My parents were so secular I didn't have a bar mitzvah or ever go to synagogue, but all my schools were mostly Jewish, so I was, like, Jewish by association. Or by camouflage.

Then I went to a Catholic College, Fordham, because there was a writing professor I wanted to study with, and my cover was blown. Comedian Kate Clinton has said that Jews are co-Catholics and Catholics are co-Jews. Well, I didn't feel co-anything.

One fellow student assured me that the Mafia was actually Jewish-controlled and Italians had almost nothing to do with it. I guess she hadn't read Mario Puzo. I agreed with her, but I said that being Jewish hadn't helped me personally: "I can't get a summer internship with them because I'm just not connected enough. Go figure!"

Fordham was the first place I ever heard the phrase "Jew him down" aloud. I was sitting with some friends, all of them Irish-American or Italian-American, and one said it while describing something she'd bought. Then she looked at me and covered her mouth in embarrassment.

I assured her that Jews had a similar expression: "Goy him down." For a moment, she believed me. And why not? Christians know as much about Jews as Americans know about Canadians, to misquote a line from The Kids in the Hall. You think I'm kidding?
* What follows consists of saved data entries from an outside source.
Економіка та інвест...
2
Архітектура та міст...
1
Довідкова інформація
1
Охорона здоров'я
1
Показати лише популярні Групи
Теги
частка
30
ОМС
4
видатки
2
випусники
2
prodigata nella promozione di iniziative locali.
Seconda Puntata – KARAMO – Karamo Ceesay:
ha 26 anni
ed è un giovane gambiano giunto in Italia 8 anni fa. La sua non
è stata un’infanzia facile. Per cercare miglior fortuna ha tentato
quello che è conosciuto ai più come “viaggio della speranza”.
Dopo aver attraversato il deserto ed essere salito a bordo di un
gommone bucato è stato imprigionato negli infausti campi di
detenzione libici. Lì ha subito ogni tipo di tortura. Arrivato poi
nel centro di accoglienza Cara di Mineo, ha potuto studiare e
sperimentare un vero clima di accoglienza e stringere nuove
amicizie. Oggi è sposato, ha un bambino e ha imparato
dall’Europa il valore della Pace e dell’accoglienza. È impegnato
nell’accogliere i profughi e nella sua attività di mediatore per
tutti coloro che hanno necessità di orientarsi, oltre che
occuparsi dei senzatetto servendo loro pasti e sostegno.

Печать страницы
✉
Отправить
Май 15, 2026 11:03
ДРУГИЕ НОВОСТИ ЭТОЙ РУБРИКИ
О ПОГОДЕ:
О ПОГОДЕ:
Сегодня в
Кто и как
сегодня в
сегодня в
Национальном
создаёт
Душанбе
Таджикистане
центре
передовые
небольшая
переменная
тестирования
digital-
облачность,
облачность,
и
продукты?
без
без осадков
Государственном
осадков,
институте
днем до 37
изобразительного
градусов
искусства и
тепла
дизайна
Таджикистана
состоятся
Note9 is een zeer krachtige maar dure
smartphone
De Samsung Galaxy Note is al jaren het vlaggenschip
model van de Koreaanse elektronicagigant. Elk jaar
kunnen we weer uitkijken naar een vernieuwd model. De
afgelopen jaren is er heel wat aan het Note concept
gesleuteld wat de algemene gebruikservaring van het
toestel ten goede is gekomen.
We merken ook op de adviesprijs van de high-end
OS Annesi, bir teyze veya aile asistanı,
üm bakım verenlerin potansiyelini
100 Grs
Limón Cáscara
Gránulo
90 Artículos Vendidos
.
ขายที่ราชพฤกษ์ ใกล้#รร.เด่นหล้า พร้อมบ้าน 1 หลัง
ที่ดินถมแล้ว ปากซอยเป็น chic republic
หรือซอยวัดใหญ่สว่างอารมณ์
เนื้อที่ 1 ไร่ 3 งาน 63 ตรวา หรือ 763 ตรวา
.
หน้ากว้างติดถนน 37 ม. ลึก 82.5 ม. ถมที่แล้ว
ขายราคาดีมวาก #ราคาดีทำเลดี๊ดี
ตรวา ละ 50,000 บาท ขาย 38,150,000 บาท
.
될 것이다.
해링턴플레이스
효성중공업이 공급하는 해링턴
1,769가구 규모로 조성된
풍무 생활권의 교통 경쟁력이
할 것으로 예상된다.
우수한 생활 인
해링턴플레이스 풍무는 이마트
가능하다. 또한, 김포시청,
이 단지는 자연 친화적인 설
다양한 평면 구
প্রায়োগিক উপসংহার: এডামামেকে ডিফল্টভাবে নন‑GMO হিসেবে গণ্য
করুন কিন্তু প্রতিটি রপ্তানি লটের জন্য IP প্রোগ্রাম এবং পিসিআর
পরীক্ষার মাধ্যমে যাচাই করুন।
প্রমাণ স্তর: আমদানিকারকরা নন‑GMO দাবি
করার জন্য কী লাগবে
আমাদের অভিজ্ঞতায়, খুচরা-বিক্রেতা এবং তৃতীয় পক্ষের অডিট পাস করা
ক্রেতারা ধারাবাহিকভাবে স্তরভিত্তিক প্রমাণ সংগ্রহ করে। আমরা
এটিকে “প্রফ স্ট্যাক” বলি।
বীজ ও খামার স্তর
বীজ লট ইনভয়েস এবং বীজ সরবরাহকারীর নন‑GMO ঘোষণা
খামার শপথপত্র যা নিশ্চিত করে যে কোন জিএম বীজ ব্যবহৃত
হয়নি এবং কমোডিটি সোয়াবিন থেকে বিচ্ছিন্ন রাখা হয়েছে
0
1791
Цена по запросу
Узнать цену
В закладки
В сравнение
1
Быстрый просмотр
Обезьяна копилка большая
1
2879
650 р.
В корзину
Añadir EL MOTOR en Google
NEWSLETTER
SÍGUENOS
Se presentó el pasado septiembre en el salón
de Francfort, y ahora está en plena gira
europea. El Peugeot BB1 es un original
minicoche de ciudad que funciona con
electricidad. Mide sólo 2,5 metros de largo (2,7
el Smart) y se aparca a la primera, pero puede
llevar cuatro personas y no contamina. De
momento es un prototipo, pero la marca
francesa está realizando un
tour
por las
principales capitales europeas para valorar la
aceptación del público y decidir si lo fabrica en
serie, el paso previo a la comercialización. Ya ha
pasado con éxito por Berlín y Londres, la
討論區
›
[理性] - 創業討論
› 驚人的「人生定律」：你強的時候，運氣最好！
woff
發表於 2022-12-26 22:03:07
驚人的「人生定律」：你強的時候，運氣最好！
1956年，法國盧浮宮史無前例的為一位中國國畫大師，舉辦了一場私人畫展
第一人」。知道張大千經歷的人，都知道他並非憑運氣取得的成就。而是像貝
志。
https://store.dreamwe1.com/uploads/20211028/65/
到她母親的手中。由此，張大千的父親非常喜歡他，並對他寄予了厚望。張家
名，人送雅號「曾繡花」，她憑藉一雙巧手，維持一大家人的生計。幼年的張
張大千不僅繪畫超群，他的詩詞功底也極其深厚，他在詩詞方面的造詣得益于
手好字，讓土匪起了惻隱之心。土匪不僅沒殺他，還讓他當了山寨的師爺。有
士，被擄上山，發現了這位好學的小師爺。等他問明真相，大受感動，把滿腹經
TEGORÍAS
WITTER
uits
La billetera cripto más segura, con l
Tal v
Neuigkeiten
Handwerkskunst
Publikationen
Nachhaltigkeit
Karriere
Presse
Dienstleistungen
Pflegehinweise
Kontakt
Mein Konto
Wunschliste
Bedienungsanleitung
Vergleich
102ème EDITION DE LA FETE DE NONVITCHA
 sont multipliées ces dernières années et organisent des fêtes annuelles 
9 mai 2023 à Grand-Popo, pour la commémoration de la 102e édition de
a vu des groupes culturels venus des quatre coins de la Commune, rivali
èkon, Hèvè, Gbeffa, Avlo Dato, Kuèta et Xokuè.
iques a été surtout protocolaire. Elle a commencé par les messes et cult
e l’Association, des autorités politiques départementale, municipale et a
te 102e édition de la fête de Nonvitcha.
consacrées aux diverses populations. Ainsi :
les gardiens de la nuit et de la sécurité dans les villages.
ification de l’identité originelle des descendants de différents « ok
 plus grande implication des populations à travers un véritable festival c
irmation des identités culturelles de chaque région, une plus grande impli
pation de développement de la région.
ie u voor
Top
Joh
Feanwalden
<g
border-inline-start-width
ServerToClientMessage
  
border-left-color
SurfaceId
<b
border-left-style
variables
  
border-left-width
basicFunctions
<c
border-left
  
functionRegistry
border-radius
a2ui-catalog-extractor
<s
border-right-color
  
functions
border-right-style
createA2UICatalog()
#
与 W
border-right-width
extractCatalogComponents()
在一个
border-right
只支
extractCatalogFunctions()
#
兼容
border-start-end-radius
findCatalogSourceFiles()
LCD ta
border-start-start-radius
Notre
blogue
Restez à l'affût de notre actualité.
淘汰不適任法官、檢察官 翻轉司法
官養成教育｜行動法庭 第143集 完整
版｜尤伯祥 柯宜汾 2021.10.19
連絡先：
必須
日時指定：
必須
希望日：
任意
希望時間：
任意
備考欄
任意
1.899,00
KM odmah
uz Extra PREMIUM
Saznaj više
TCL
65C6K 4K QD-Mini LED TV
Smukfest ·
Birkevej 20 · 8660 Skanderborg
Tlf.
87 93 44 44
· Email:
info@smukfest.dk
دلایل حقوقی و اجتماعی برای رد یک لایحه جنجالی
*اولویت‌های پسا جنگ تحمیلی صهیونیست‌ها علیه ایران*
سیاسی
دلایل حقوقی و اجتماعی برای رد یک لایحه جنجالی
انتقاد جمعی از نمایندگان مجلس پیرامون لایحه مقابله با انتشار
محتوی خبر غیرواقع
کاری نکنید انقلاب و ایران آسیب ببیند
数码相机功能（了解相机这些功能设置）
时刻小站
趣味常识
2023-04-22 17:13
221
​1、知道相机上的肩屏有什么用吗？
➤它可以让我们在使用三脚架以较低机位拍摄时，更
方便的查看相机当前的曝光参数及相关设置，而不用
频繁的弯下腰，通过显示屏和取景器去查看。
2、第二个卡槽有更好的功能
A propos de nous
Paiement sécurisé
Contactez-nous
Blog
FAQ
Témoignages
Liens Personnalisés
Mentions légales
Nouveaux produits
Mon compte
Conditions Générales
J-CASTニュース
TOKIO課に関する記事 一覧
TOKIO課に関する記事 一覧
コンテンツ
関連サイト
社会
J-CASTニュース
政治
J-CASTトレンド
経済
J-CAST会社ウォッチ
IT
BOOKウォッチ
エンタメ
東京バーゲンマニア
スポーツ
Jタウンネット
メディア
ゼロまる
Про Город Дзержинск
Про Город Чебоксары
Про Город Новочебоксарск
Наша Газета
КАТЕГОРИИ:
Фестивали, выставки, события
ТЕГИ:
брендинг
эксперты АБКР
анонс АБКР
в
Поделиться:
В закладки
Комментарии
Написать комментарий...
A few years later when I was living in a Jewish student's coop, someone called around Passover asking to find out if non-Jews were allowed to see the Paschal sacrifice of the lamb. She clearly thought that Judaism had not changed in two thousand years. I took the phone and explained, "Well, nowadays, it's only symbolic. We pour some red wine on a virgin wool sweater. But you're welcome to participate if you like."

Then there was the woman cleaning for us who pointed to the lavender-scented eye pillow by my bed and asked it it was a Jewish ritual object.

Jewish Friends are always telling me about people who can't believe they don't celebrate Christmas. "Not at all? Nothing? No tree? No wreath? No presents? Not even egg nog?"

I wonder what Lenny Bruce would have said about that.